By Katherine Sorenson ’16
Brendan Baylor, a visiting art instructor at Northland College, has created a visceral woodcut print depicting the history of clearcutting in northern Wisconsin.
The opening reception for his exhibition, Tracing Power: The Ecology and Economy of Place, will be held Friday, October 16 from 5-7 p.m. in the Northland College Dexter Library and will be on display until November 6. He will give a public lecture Thursday, Nov. 5 at 6 p.m. in the Northland College Dexter Library, room 013.
When Baylor moved to Wisconsin last year, he was immediately confronted with the utter lack of old-growth trees in this region, vastly contrasting his experience growing up among the behemoth foliage of the Pacific Northwest.
Baylor began poring over historical photographs, treaty documents, and economic records, uncovering the bleak history of clearcutting that denotes a devastating narration of ecological violence across the region, he said.
Baylor seeks to encourage an “emotional engagement” in the viewer to trigger a “rational understanding” of the way forests were managed and mismanaged in the inception of this area.

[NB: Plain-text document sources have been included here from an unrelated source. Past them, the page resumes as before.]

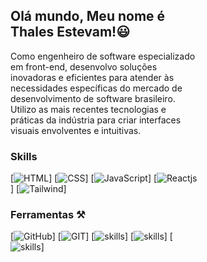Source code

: 

<div style="max-width: 60%" align="left">
<h2>Olá mundo, Meu nome é Thales Estevam!😃</h2>

<p>Como engenheiro de software especializado em front-end, desenvolvo soluções inovadoras e eficientes para atender às necessidades específicas do mercado de desenvolvimento de software brasileiro. Utilizo as mais recentes tecnologias e práticas da indústria para criar interfaces visuais envolventes e intuitivas.</p>


<h3>Skills</h3> 

[![HTML](https://img.shields.io/badge/HTML5-E34F26?style=for-the-badge&logo=html5&logoColor=white)]
[![CSS](https://img.shields.io/badge/CSS3-1572B6?style=for-the-badge&logo=css3&logoColor=white)]
[![JavaScript](https://img.shields.io/badge/JavaScript-F7DF1E?style=for-the-badge&logo=javavscript&logoColor=black)]
[![Reactjs](https://img.shields.io/badge/React-20232A?style=for-the-badge&logo=react&logoColor=61DAFB)]
[![Tailwind](https://img.shields.io/badge/Tailwind_CSS-38B2AC?style=for-the-badge&logo=tailwind-css&logoColor=white)]

<h3>Ferramentas ⚒️ </h3>

[![GitHub](https://img.shields.io/badge/GitHub-100000?style=for-the-badge&logo=github&logoColor=white)]
[![GIT](https://img.shields.io/badge/GIT-E44C30?style=for-the-badge&logo=git&logoColor=white)]
[![skills](https://img.shields.io/badge/Jira-0052CC?style=for-the-badge&logo=Jira&logoColor=white)]
[![skills](https://img.shields.io/badge/Slack-4A154B?style=for-the-badge&logo=slack&logoColor=white)]
[![skills](https://img.shields.io/badge/Figma-F24E1E?style=for-the-badge&logo=figma&logoColor=white)]
</div>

Baylor’s inspiration stems from a tiny black-and-white photograph in a historical textbook that he painstakingly translated to wood, and then onto paper. He transferred the original image onto thirty-two panels, each measuring one by one foot, to create a woodcut print grid of four by eight panels. The main thing that slowed his work, was human limitation: he could only physically cut about one block a day without risking hand cramps and exhaustion.
Intending to create a massive image from a small one, Baylor’s process required him to scar the wood blocks, utilizing a vibrating Dremel tool to create negative space and convey the image clearly.
The arduous process of cutting created an artistic metaphor for Brendan, comparing the meticulous ruthlessness of the historical clearcut to the rigid depiction of the image he carved onto each panel.
Baylor spent roughly 150 hours doing the actual carving, and countless more tweaking the design and adding an overlay of text from the 1842 Treaty of LaPointe. Explaining the significance of this treaty, Brendan describes how this document “provided legal basis for extractive industries to clearcut the region,” acting as an effective tool of colonialism.
Collaboration also provided scientific accuracy and understanding to the piece as a whole. Baylor worked with Sarah Johnson, assistant professor of natural resources and biology, to understand the current ecological state of forests in this region. Johnson participated in a 2007 UW-Madison re-survey of plant biodiversity in Wisconsin, closely mirroring a plant survey performed in the post-cutover by John Curtis, the author of The Vegetation of Wisconsin.
The re-survey results suggested that the forests of this area are not bouncing back as plentifully as locals would like to assume. Analyzing data such as landform features, vegetative composition and environmental traits, Johnson’s team studied how past logging, changes in land use, and other economic activity affected species’ persistence and extinctions over time.
Baylor utilized this study to recognize how a loss of biodiversity due to clearcutting resulted in the conditions we see today.
As a visiting professor, Baylor has an outsider’s view into historical strategies for management and stewardship, coalescing them into a physical experience for the viewer. His use of graphic imagery to create an interface of artistic and historic provides a lens with which to understand this region and, in his own words, “What is our place in this living community?”
Sponsored by the A.D. & Mary Anderson Hulings Distinguished Chair in the Humanities, this exhibit is free and open to the public.